Tyler Cowen points us to a Psychology Today article on how your personality correlates with whether you are conservative or liberal. When reading below about the correlations, resist the temptation to focus on which side is flattered the most. Instead, see these as markers of bias. Unless you have a better than average reason to think your personality type has better insight into what policies are good for society, it is a bias to let your policy beliefs be influenced by your personality. Instead try to move your beliefs to those you would have had with an average personality. Those correlations:
Liberals are messier than conservatives, their rooms have more clutter and more color, and they tend to have more travel documents, maps of other countries, and flags from around the world. Conservatives are neater, and their rooms are cleaner, better organized, more brightly lit, and more conventional. Liberals have more books, and their books cover a greater variety of topics. …
Liberals are more optimistic. Conservatives are more likely to be religious. Liberals are more likely to like classical music and jazz, conservatives, country music. Liberals are more likely to enjoy abstract art. Conservative men are more likely than liberal men to prefer conventional forms of entertainment like TV and talk radio. Liberal men like romantic comedies more than conservative men. Liberal women are more likely than conservative women to enjoy books, poetry, writing in a diary, acting, and playing musical instruments. …
As kids, liberals had developed close relationships with peers and were rated by their teachers as self-reliant, energetic, impulsive, and resilient. People who were conservative at age 23 had been described by their teachers as easily victimized, easily offended, indecisive, fearful, rigid, inhibited, and vulnerable at age 3. …

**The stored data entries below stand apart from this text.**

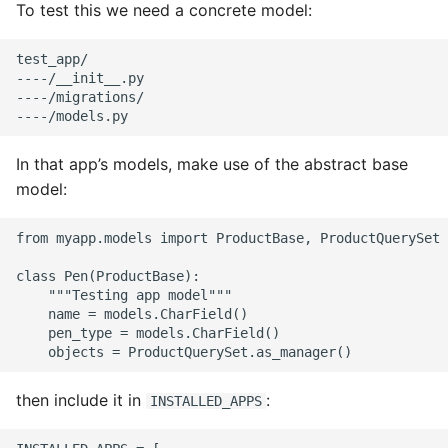
To test this we need a concrete model:
test_app/

----/__init__.py

----/migrations/

In that app’s models, make use of the abstract base
model:
from myapp.models import ProductBase, ProductQuerySet

class Pen(ProductBase):

    """Testing app model"""

    name = models.CharField()

    pen_type = models.CharField()

then include it in
:
INSTALLED_APPS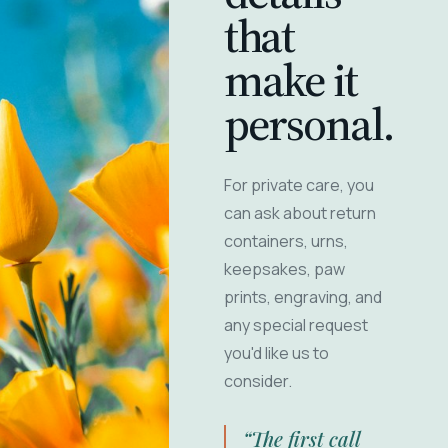
that
make it
personal.
For private care, you
can ask about return
containers, urns,
keepsakes, paw
prints, engraving, and
any special request
you'd like us to
consider.
“The first call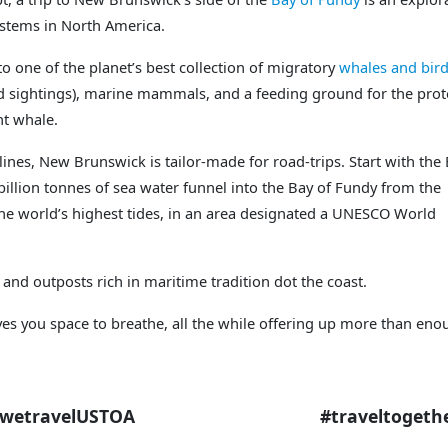
ystems in North America.
to one of the planet’s best collection of migratory
whales and bir
d sightings), marine mammals, and a feeding ground for the prot
ht whale.
lines, New Brunswick is tailor-made for road-trips. Start with the
illion tonnes of sea water funnel into the Bay of Fundy from the
 the world’s highest tides, in an area designated a UNESCO World
 and outposts rich in maritime tradition dot the coast.
ves you space to breathe, all the while offering up more than en
STOA #traveltogethe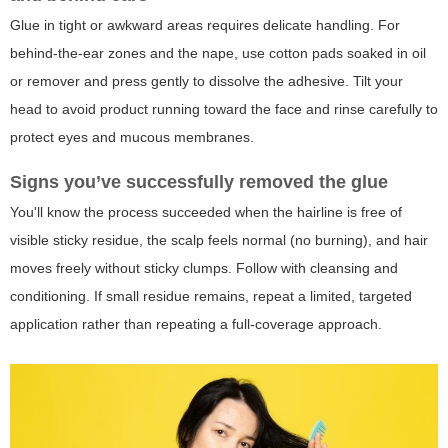
Glue in tight or awkward areas requires delicate handling. For
behind-the-ear zones and the nape, use cotton pads soaked in oil
or remover and press gently to dissolve the adhesive. Tilt your
head to avoid product running toward the face and rinse carefully to
protect eyes and mucous membranes.
Signs you’ve successfully removed the glue
You'll know the process succeeded when the hairline is free of
visible sticky residue, the scalp feels normal (no burning), and hair
moves freely without sticky clumps. Follow with cleansing and
conditioning. If small residue remains, repeat a limited, targeted
application rather than repeating a full-coverage approach.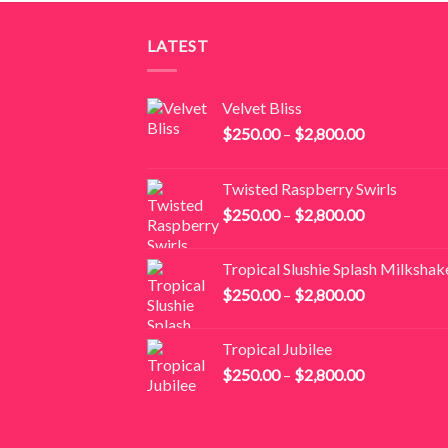
$2,000.00
LATEST
Velvet Bliss
Price
$
250.00
–
$
2,800.00
range:
$250.00
Twisted Raspberry Swirls
through
Price
$
250.00
–
$
2,800.00
$2,800.00
range:
$250.00
Tropical Slushie Splash Milkshak
through
Price
$
250.00
–
$
2,800.00
$2,800.00
range:
$250.00
Tropical Jubilee
through
Price
$
250.00
–
$
2,800.00
$2,800.00
range:
$250.00
through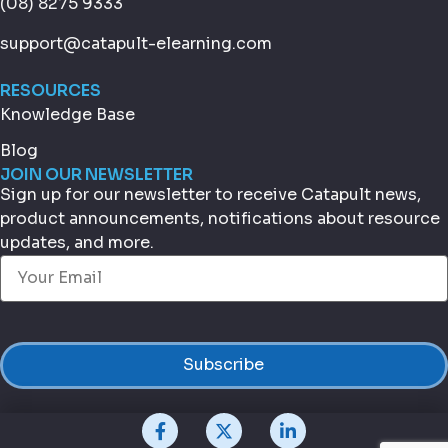
(08) 8275 9333
support@catapult-elearning.com
RESOURCES
Knowledge Base
Blog
JOIN OUR NEWSLETTER
Sign up for our newsletter to receive Catapult news,
product announcements, notifications about resource
updates, and more.
Email
(Required)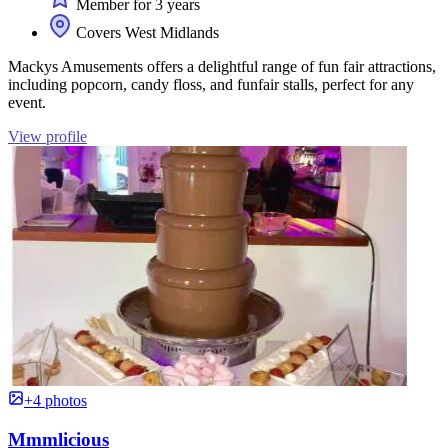
Member for 3 years
Covers West Midlands
Mackys Amusements offers a delightful range of fun fair attractions,
including popcorn, candy floss, and funfair stalls, perfect for any
event.
View profile
+4 photos
Mmmlicious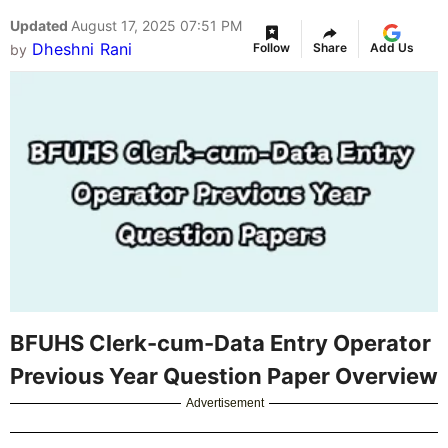
Updated
August 17, 2025 07:51 PM
Dheshni Rani
Follow
Share
Add Us
by
BFUHS Clerk-cum-Data Entry Operator
Previous Year Question Paper Overview
Advertisement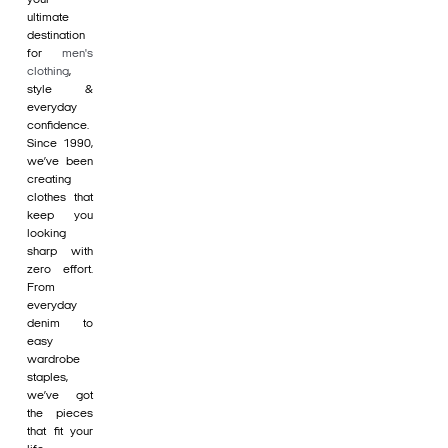
ultimate
destination
for
men's
clothing
,
style &
everyday
confidence.
Since 1990,
we’ve been
creating
clothes that
keep you
looking
sharp with
zero effort.
From
everyday
denim to
easy
wardrobe
staples,
we’ve got
the pieces
that fit your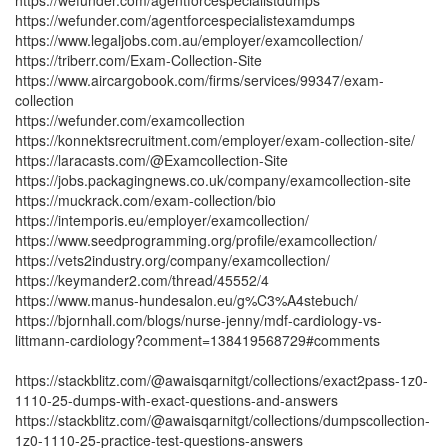
https://wefunder.com/agentforcespecialistdumps
https://wefunder.com/agentforcespecialistexamdumps
https://www.legaljobs.com.au/employer/examcollection/
https://triberr.com/Exam-Collection-Site
https://www.aircargobook.com/firms/services/99347/exam-
collection
https://wefunder.com/examcollection
https://konnektsrecruitment.com/employer/exam-collection-site/
https://laracasts.com/@Examcollection-Site
https://jobs.packagingnews.co.uk/company/examcollection-site
https://muckrack.com/exam-collection/bio
https://intemporis.eu/employer/examcollection/
https://www.seedprogramming.org/profile/examcollection/
https://vets2industry.org/company/examcollection/
https://keymander2.com/thread/45552/4
https://www.manus-hundesalon.eu/g%C3%A4stebuch/
https://bjornhall.com/blogs/nurse-jenny/mdf-cardiology-vs-
littmann-cardiology?comment=138419568729#comments
https://stackblitz.com/@awaisqarnitgt/collections/exact2pass-1z0-
1110-25-dumps-with-exact-questions-and-answers
https://stackblitz.com/@awaisqarnitgt/collections/dumpscollection-
1z0-1110-25-practice-test-questions-answers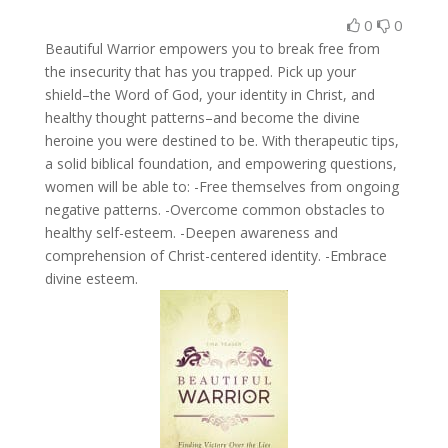
0
0
Beautiful Warrior empowers you to break free from
the insecurity that has you trapped. Pick up your
shield–the Word of God, your identity in Christ, and
healthy thought patterns–and become the divine
heroine you were destined to be. With therapeutic tips,
a solid biblical foundation, and empowering questions,
women will be able to: -Free themselves from ongoing
negative patterns. -Overcome common obstacles to
healthy self-esteem. -Deepen awareness and
comprehension of Christ-centered identity. -Embrace
divine esteem.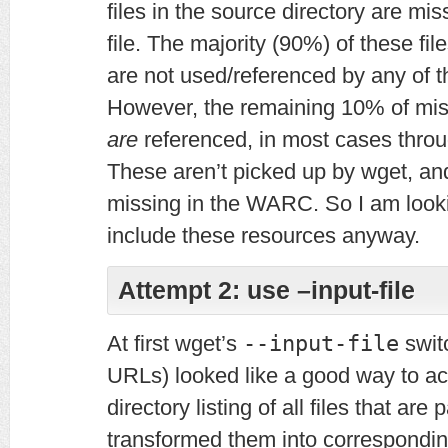
files in the source directory are mi
file. The majority (90%) of these fi
are not used/referenced by any of t
However, the remaining 10% of miss
are
referenced, in most cases throu
These aren’t picked up by wget, an
missing in the WARC. So I am looki
include these resources anyway.
Attempt 2: use –input-file
At first wget’s
--input-file
switc
URLs) looked like a good way to ach
directory listing of all files that are
transformed them into correspondi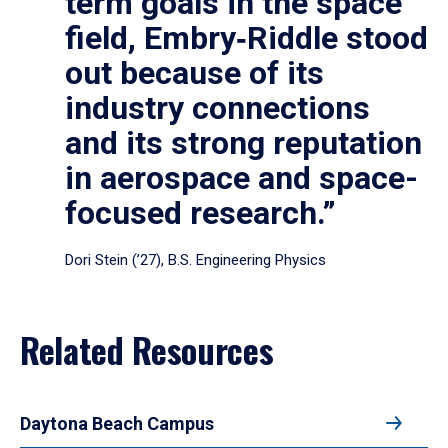
term goals in the space
field, Embry‑Riddle stood
out because of its
industry connections
and its strong reputation
in aerospace and space-
focused research.”
Dori Stein (’27), B.S. Engineering Physics
Related Resources
Daytona Beach Campus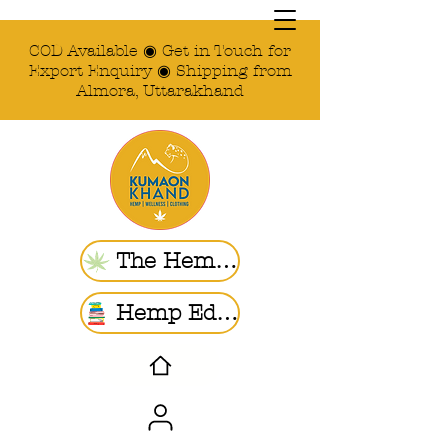
COD Available ◉ Get in Touch for
Export Enquiry ◉ Shipping from
Almora, Uttarakhand
The Hemp Store
Hemp Ed. | Blogs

Conservatives have a greater desire to reach a decision quickly and stick to it, and are higher on conscientiousness, which includes neatness, orderliness, duty, and rule-following. Liberals are higher on openness, which includes intellectual curiosity, excitement-seeking, novelty, creativity for its own sake, and a craving for stimulation like travel, color, art, music, and literature. … conservatives have less tolerance for ambiguity, …
Of course many say the focus of these results is biased:
Yet critics retort that the research draws negative conclusions about conservatives while the researchers themselves are liberal. … a disproportionate amount of the research has focused on figuring out what’s behind conservative behavior. … "There is a bias among social scientists," admits Glaser. "They look for the variables that are unflattering."
Quite a simplistic view of personality. Let me guess, you're a liberal. I used to be liberal, but now I'm conservative. So I must be schizo! I just got fed up with the moving moral target of the progressives. Next thing you know they'll be advocating sex with kids. Oh yes, I read lots of books, am messy, love to act and paint, and believe in God.
All of you arguing about beliefs vs actual "good" society really need to read Thomas Sowell's A Conflict of Visions, and his Vision of the Anointed.